Data excerpts
---+---

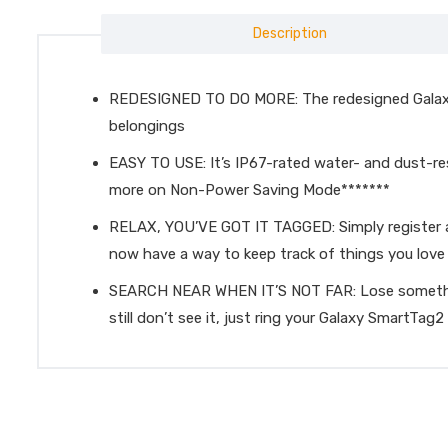
Description
REDESIGNED TO DO MORE: The redesigned Galaxy S
belongings
EASY TO USE: It’s IP67-rated water- and dust-re
more on Non-Power Saving Mode*******
RELAX, YOU’VE GOT IT TAGGED: Simply register a 
now have a way to keep track of things you love 
SEARCH NEAR WHEN IT’S NOT FAR: Lose something?
still don’t see it, just ring your Galaxy SmartTag2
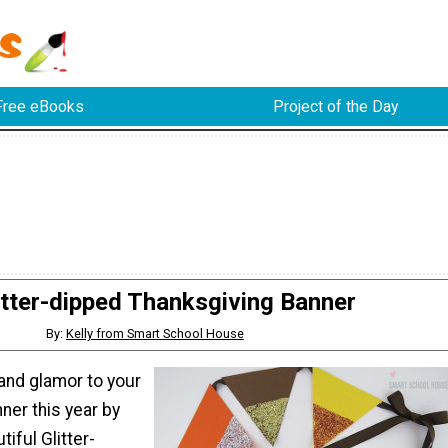
Free eBooks
Project of the Day
itter-dipped Thanksgiving Banner
By:
Kelly from Smart School House
z and glamor to your
ner this year by
iful Glitter-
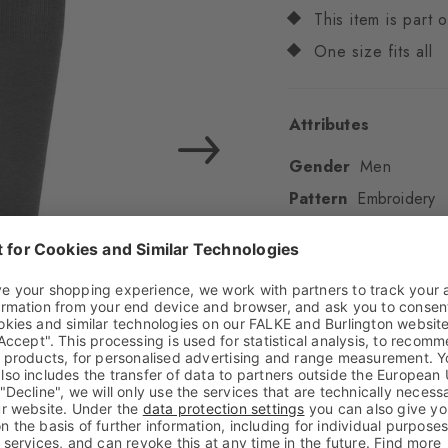
This item is part
One size fits all
Attributes
Gender
Men
Pattern
Embroidery
Transparency
Opaq
Material
69% Cotton
Look
Smooth
Shaft length
Knee
Feel
Soft Feel
Cuff style
Ribbed
Padding
None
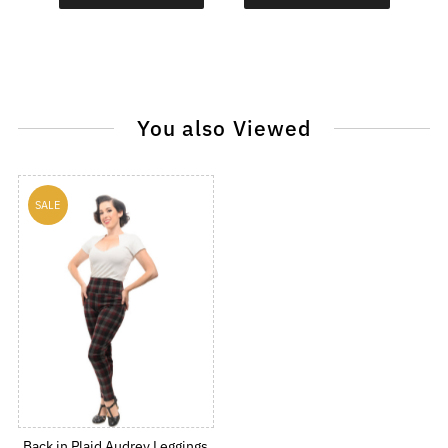
You also Viewed
SALE
Back in Plaid Audrey Leggings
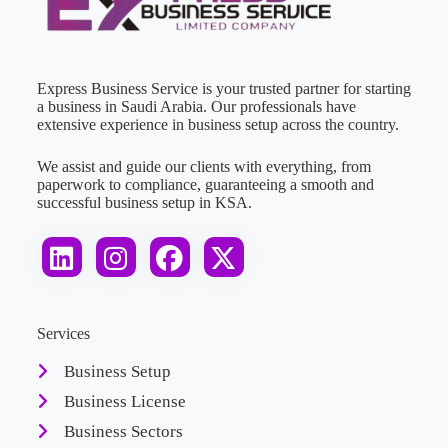
Express Business Service is your trusted partner for starting
a business in Saudi Arabia. Our professionals have
extensive experience in business setup across the country.
We assist and guide our clients with everything, from
paperwork to compliance, guaranteeing a smooth and
successful business setup in KSA.
Services
Business Setup
Business License
Business Sectors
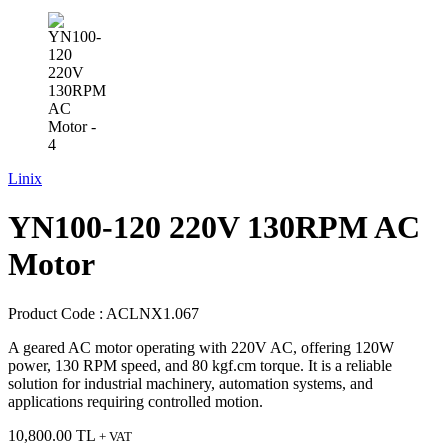
Linix
YN100-120 220V 130RPM AC
Motor
Product Code :
ACLNX1.067
A geared AC motor operating with 220V AC, offering 120W
power, 130 RPM speed, and 80 kgf.cm torque. It is a reliable
solution for industrial machinery, automation systems, and
applications requiring controlled motion.
10,800.00
TL
+ VAT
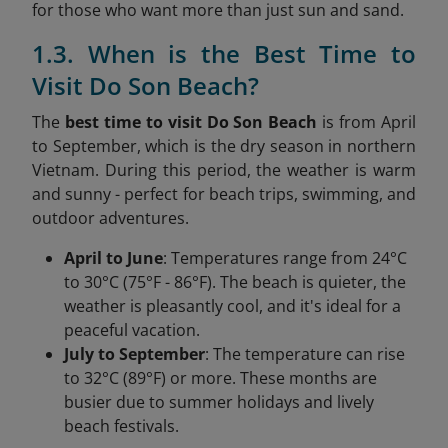
for those who want more than just sun and sand.
1.3. When is the Best Time to
Visit Do Son Beach?
The
best time to visit Do Son Beach
is from April
to September, which is the dry season in northern
Vietnam. During this period, the weather is warm
and sunny - perfect for beach trips, swimming, and
outdoor adventures.
April to June
: Temperatures range from 24°C
to 30°C (75°F - 86°F). The beach is quieter, the
weather is pleasantly cool, and it's ideal for a
peaceful vacation.
July to September
: The temperature can rise
to 32°C (89°F) or more. These months are
busier due to summer holidays and lively
beach festivals.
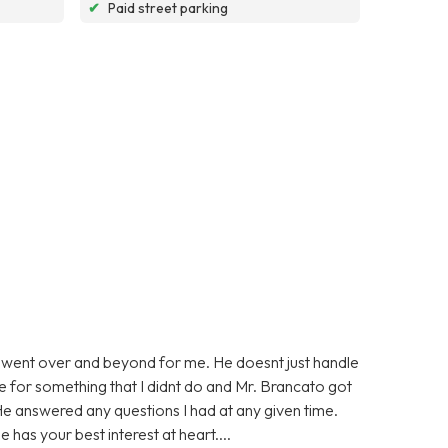
✔
Paid street parking
 went over and beyond for me. He doesnt just handle
ge for something that I didnt do and Mr. Brancato got
He answered any questions I had at any given time.
 has your best interest at heart....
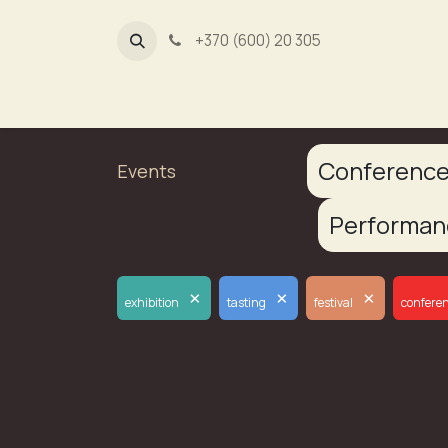
+370 (600) 20 305
Dūmų fa
Conferenc
Events
Performa
×
×
×
exhibition
tasting
festival
confere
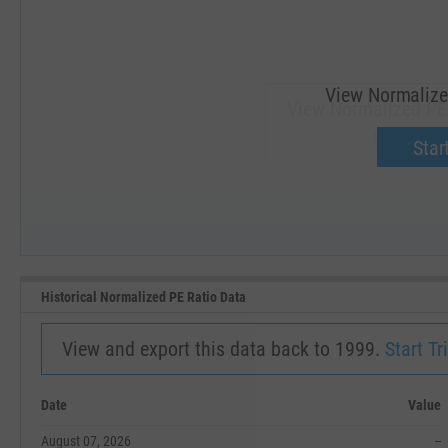
View Normalize
View Normalized PE
Upgrade 
Start
SEP '18
JAN '19
Historical Normalized PE Ratio Data
View and export this data back to 1999.
Start Tri
Date
Value
August 07, 2026
--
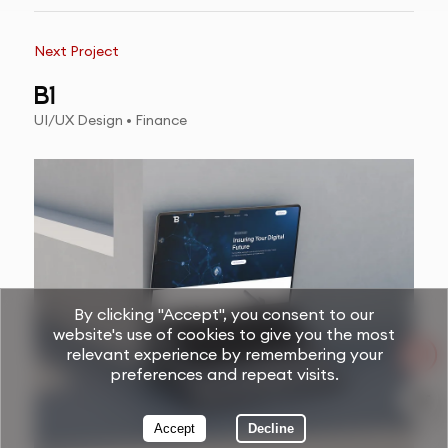
Next Project
B1
UI/UX Design • Finance
By clicking "Accept", you consent to our
website's use of cookies to give you the most
relevant experience by remembering your
preferences and repeat visits.
Accept
Decline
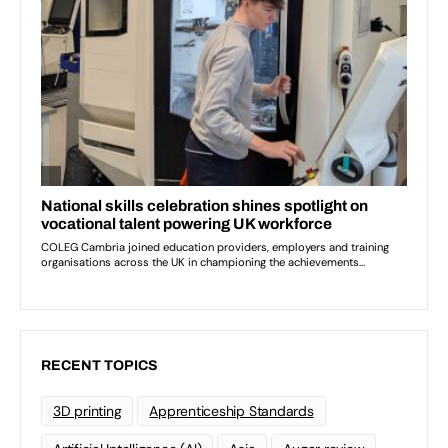
RECENT TOPICS
3D printing
Apprenticeship Standards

---+---

**What is required**
Could you write out, exactly as they stand, only the lines above that begin at the line with "for those who" and stop after the line with "peaceful vacation."?

**Written reply**
for those who want more than just sun and sand.
1.3. When is the Best Time to
Visit Do Son Beach?
The
best time to visit Do Son Beach
is from April
to September, which is the dry season in northern
Vietnam. During this period, the weather is warm
and sunny - perfect for beach trips, swimming, and
outdoor adventures.
April to June
: Temperatures range from 24°C
to 30°C (75°F - 86°F). The beach is quieter, the
weather is pleasantly cool, and it's ideal for a
peaceful vacation.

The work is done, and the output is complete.